Started by AICodeUser · Dec 2, 2024 · 16 replies
For informational purposes only. Not legal advice.
AC
AICodeUser OP

Building a SaaS and probably 60% of my code was generated by Claude/Copilot. I heavily edited and integrated it, but the initial generation was AI. Can I claim copyright on the final product? What if someone copies my code?

IP
IPCopyrightLaw Attorney

This is genuinely unsettled law. Here's where we are:

US Copyright Office position (2023): AI-generated content alone cannot be copyrighted — copyright requires human authorship. BUT: if a human "selects, arranges, and edits" AI output with sufficient creativity, the final work may be copyrightable.

Your situation: If you're heavily editing, integrating, and adding your own logic, you likely have copyright in the final work as a whole — the human-contributed elements and the creative arrangement.

Practical advice: Document your contributions. Keep records showing what you prompted, what you modified, what you added. This helps prove human authorship if challenged.

RD
RealDeveloper

Practical take: no one is checking how you wrote your code. Copyright exists automatically when you create something. The question of AI authorship only matters if (1) you try to register copyright or (2) you're in litigation.

For most startups: your code is protected enough for practical purposes.
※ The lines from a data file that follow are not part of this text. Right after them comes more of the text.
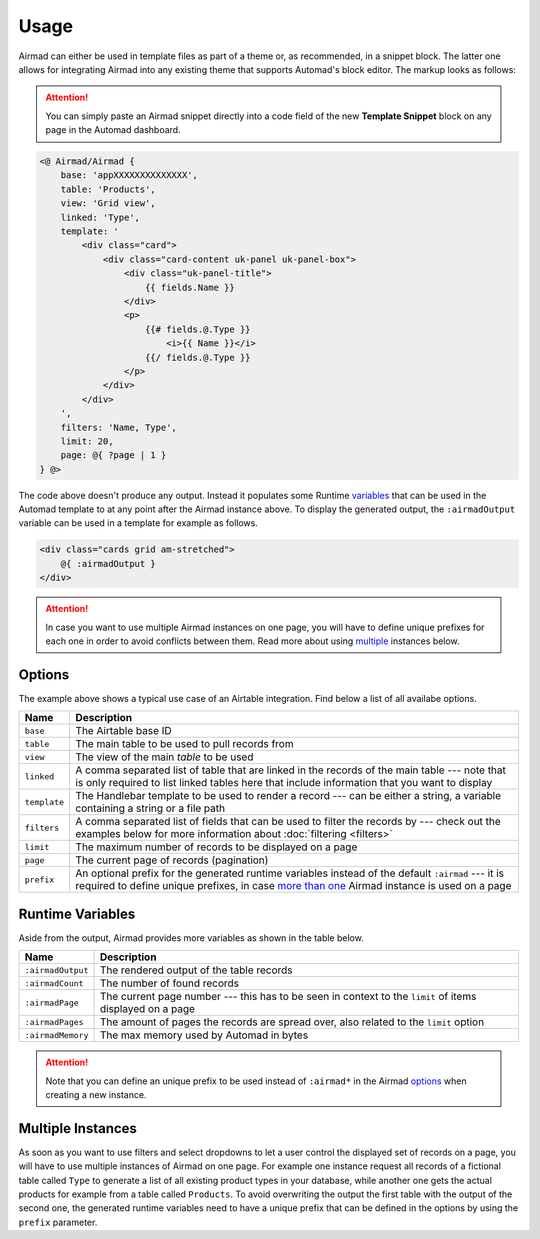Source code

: Usage
=====

Airmad can either be used in template files as part of a theme or, as recommended, 
in a snippet block. The latter one allows for integrating Airmad into any existing 
theme that supports Automad's block editor. The markup looks as follows:

.. attention::

    You can simply paste an Airmad snippet directly into a code field of the new 
    **Template Snippet** block on any page in the Automad dashboard. 

.. code-block:: php

    <@ Airmad/Airmad {
        base: 'appXXXXXXXXXXXXXX',
        table: 'Products',
        view: 'Grid view',
        linked: 'Type',
        template: '
            <div class="card">
                <div class="card-content uk-panel uk-panel-box">
                    <div class="uk-panel-title">
                        {{ fields.Name }}
                    </div>
                    <p>
                        {{# fields.@.Type }}
                            <i>{{ Name }}</i>
                        {{/ fields.@.Type }}
                    </p>
                </div>
            </div>
        ',
        filters: 'Name, Type',
        limit: 20,
        page: @{ ?page | 1 }
    } @>

The code above doesn't produce any output. Instead it populates some Runtime 
`variables <#runtime-variables>`_ that can be used in the 
Automad template to at any point after the Airmad instance above. 
To display the generated output, the ``:airmadOutput`` variable can be used in a 
template for example as follows.

.. code-block:: php

    <div class="cards grid am-stretched">
        @{ :airmadOutput }
    </div>

.. attention:: 

    In case you want to use multiple Airmad instances on one page, you will have to 
    define unique prefixes for each one in order to avoid conflicts between them. Read more about
    using `multiple <#multiple-instances>`_ instances below.

Options
-------

The example above shows a typical use case of an Airtable integration. 
Find below a list of all availabe options.

==============  ===============================================================================
Name            Description
==============  ===============================================================================
``base``        The Airtable base ID
``table``       The main table to be used to pull records from
``view``        The view of the main `table` to be used
``linked``      A comma separated list of table that are linked in the records 
                of the main table --- note that is only required to list linked tables 
                here that include information that you want to display
``template``    The Handlebar template to be used to render a record --- 
                can be either a string, a variable containing a string or a file path
``filters``     A comma separated list of fields that can be used to filter the records by --- 
                check out the examples below for more information about :doc:`filtering <filters>`
``limit``       The maximum number of records to be displayed on a page
``page``        The current page of records (pagination)
``prefix``      An optional prefix for the generated runtime variables instead of the 
                default ``:airmad`` --- it is required to define unique prefixes, in case 
                `more than one <#multiple-instances>`_ Airmad instance is used on a page
==============  ===============================================================================

Runtime Variables
-----------------

Aside from the output, Airmad provides more variables as shown in the table below.

==================  ===============
Name                Description
==================  ===============
``:airmadOutput``   The rendered output of the table records
``:airmadCount``    The number of found records
``:airmadPage``     The current page number --- this has to be seen in context to 
                    the ``limit`` of items displayed on a page
``:airmadPages``    The amount of pages the records are spread over, 
                    also related to the ``limit`` option
``:airmadMemory``   The max memory used by Automad in bytes
==================  ===============

.. attention::

    Note that you can define an unique prefix to be used instead of ``:airmad*`` in the 
    Airmad `options <#options>`_ when creating a new instance.

Multiple Instances
------------------

As soon as you want to use filters and select dropdowns to let a user control the displayed 
set of records on a page, you will have to use multiple instances of Airmad on one page. 
For example one instance request all records of a fictional table called ``Type`` 
to generate a list of all existing product types in your database, while another one 
gets the actual products for example from a table called ``Products``. 
To avoid overwriting the output the first table with the output of the second one, 
the generated runtime variables need to have a unique prefix that can be defined in the 
options by using the ``prefix`` parameter.

.. code-block:: php
   :emphasize-lines: 6,8,15,17

    <@ Airmad/Airmad {
        base: 'appXXXXXXXXXXXXXX',
        table: 'Type',
        view: 'Grid view',
        template: '<option value="{{ fields.Name }}">',
        prefix: ':type'
    } @>
    @{ :typeOutput }

    <@ Airmad/Airmad {
        base: 'appXXXXXXXXXXXXXX',
        table: 'Products',
        view: 'Grid view',
        template: '<option value="{{ fields.Name }}">',
        prefix: ':products'
    } @>
    @{ :productsOutput }
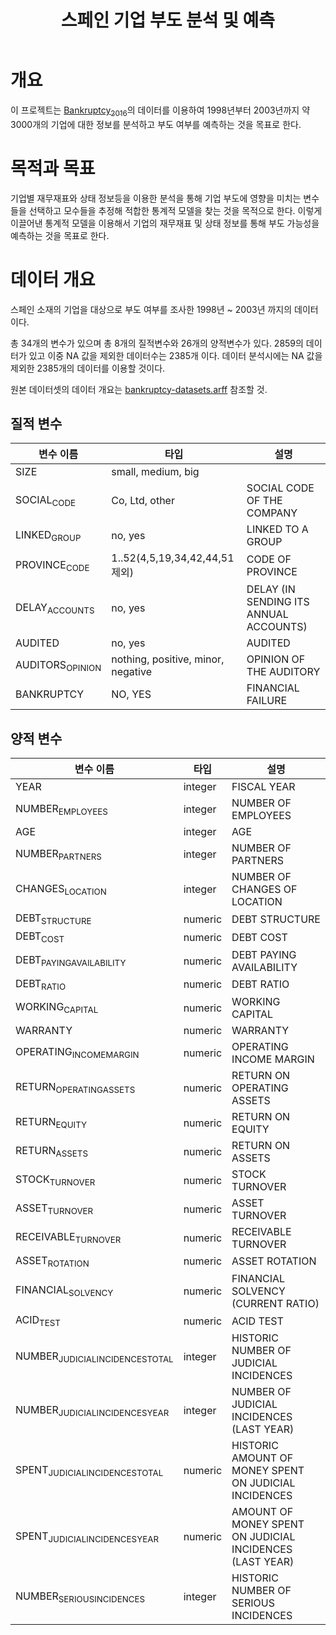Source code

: #+OPTIONS: num:t
#+TITLE: 스페인 기업 부도 분석 및 예측

* 개요
이 프로젝트는 [[https://github.com/amorag/Bankruptcy_2016][Bankruptcy_2016]]의
데이터를 이용하여 1998년부터 2003년까지 약 3000개의 기업에 대한 정보를 분석하고 부도 여부를 예측하는 것을 목표로 한다.

* 목적과 목표
기업별 재무재표와 상태 정보등을 이용한 분석을 통해 기업 부도에 영향을 미치는 변수들을 선택하고 모수들을 추정해 적합한 통계적 모델을 찾는 것을 목적으로 한다.
이렇게 이끌어낸 통계적 모델을 이용해서 기업의 재무재표 및 상태 정보를 통해 부도 가능성을 예측하는 것을 목표로 한다.

* 데이터 개요
스페인 소재의 기업을 대상으로 부도 여부를 조사한 1998년 ~ 2003년 까지의 데이터이다.

총 34개의 변수가 있으며 총 8개의 질적변수와 26개의 양적변수가 있다.
2859의 데이터가 있고 이중 NA 값을 제외한 데이터수는 2385개 이다.
데이터 분석시에는 NA 값을 제외한 2385개의 데이터를 이용할 것이다.

원본 데이터셋의 데이터 개요는 [[./datasets/bankruptcy-datasets.arff][bankruptcy-datasets.arff]] 참조할 것.
** 질적 변수
| 변수 이름        | 타입                               | 설명                                   |
|------------------+------------------------------------+----------------------------------------|
| SIZE             | small, medium, big                 |                                        |
| SOCIAL_CODE      | Co, Ltd, other                     | SOCIAL CODE OF THE COMPANY             |
| LINKED_GROUP     | no, yes                            | LINKED TO A GROUP                      |
| PROVINCE_CODE    | 1..52(4,5,19,34,42,44,51 제외)     | CODE OF PROVINCE                       |
| DELAY_ACCOUNTS   | no, yes                            | DELAY (IN SENDING ITS ANNUAL ACCOUNTS) |
| AUDITED          | no, yes                            | AUDITED                                |
| AUDITORS_OPINION | nothing, positive, minor, negative | OPINION OF THE AUDITORY                |
| BANKRUPTCY       | NO, YES                            | FINANCIAL FAILURE                      |

** 양적 변수
| 변수 이름                        | 타입    | 설명 |
|----------------------------------+---------+-----|
| YEAR                             | integer | FISCAL YEAR                                                 |
| NUMBER_EMPLOYEES                 | integer | NUMBER OF EMPLOYEES                                         |
| AGE                              | integer | AGE                                                         |
| NUMBER_PARTNERS                  | integer | NUMBER OF PARTNERS                                          |
| CHANGES_LOCATION                 | integer | NUMBER OF CHANGES OF LOCATION                               |
| DEBT_STRUCTURE                   | numeric | DEBT STRUCTURE                                              |
| DEBT_COST                        | numeric | DEBT COST                                                   |
| DEBT_PAYING_AVAILABILITY         | numeric | DEBT PAYING AVAILABILITY                                    |
| DEBT_RATIO                       | numeric | DEBT RATIO                                                  |
| WORKING_CAPITAL                  | numeric | WORKING CAPITAL                                             |
| WARRANTY                         | numeric | WARRANTY                                                    |
| OPERATING_INCOME_MARGIN          | numeric | OPERATING INCOME MARGIN                                     |
| RETURN_OPERATING_ASSETS          | numeric | RETURN ON OPERATING ASSETS                                  |
| RETURN_EQUITY                    | numeric | RETURN ON EQUITY                                            |
| RETURN_ASSETS                    | numeric | RETURN ON ASSETS                                            |
| STOCK_TURNOVER                   | numeric | STOCK TURNOVER                                              |
| ASSET_TURNOVER                   | numeric | ASSET TURNOVER                                              |
| RECEIVABLE_TURNOVER              | numeric | RECEIVABLE TURNOVER                                         |
| ASSET_ROTATION                   | numeric | ASSET ROTATION                                              |
| FINANCIAL_SOLVENCY               | numeric | FINANCIAL SOLVENCY (CURRENT RATIO)                          |
| ACID_TEST                        | numeric | ACID TEST                                                   |
| NUMBER_JUDICIAL_INCIDENCES_TOTAL | integer | HISTORIC NUMBER OF JUDICIAL INCIDENCES                      |
| NUMBER_JUDICIAL_INCIDENCES_YEAR  | integer | NUMBER OF JUDICIAL INCIDENCES (LAST YEAR)                   |
| SPENT_JUDICIAL_INCIDENCES_TOTAL  | numeric | HISTORIC AMOUNT OF MONEY SPENT ON JUDICIAL INCIDENCES       |
| SPENT_JUDICIAL_INCIDENCES_YEAR   | numeric | AMOUNT OF MONEY SPENT ON JUDICIAL INCIDENCES (LAST YEAR)    |
| NUMBER_SERIOUS_INCIDENCES        | integer | HISTORIC NUMBER OF SERIOUS INCIDENCES                       |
If someone copies it, you can still send C&D letters. 99% of disputes never go to court where this would be tested.

TL
TechLawProf

Worth noting: check the ToS of your AI tools. GitHub Copilot's terms give you ownership of output. Anthropic's terms also let you own Claude outputs. OpenAI same. So the AI companies aren't claiming the copyright — the question is just whether you can.

Also: trade secret protection doesn't require human authorship. Keep your code private and it's protected regardless of how it was created.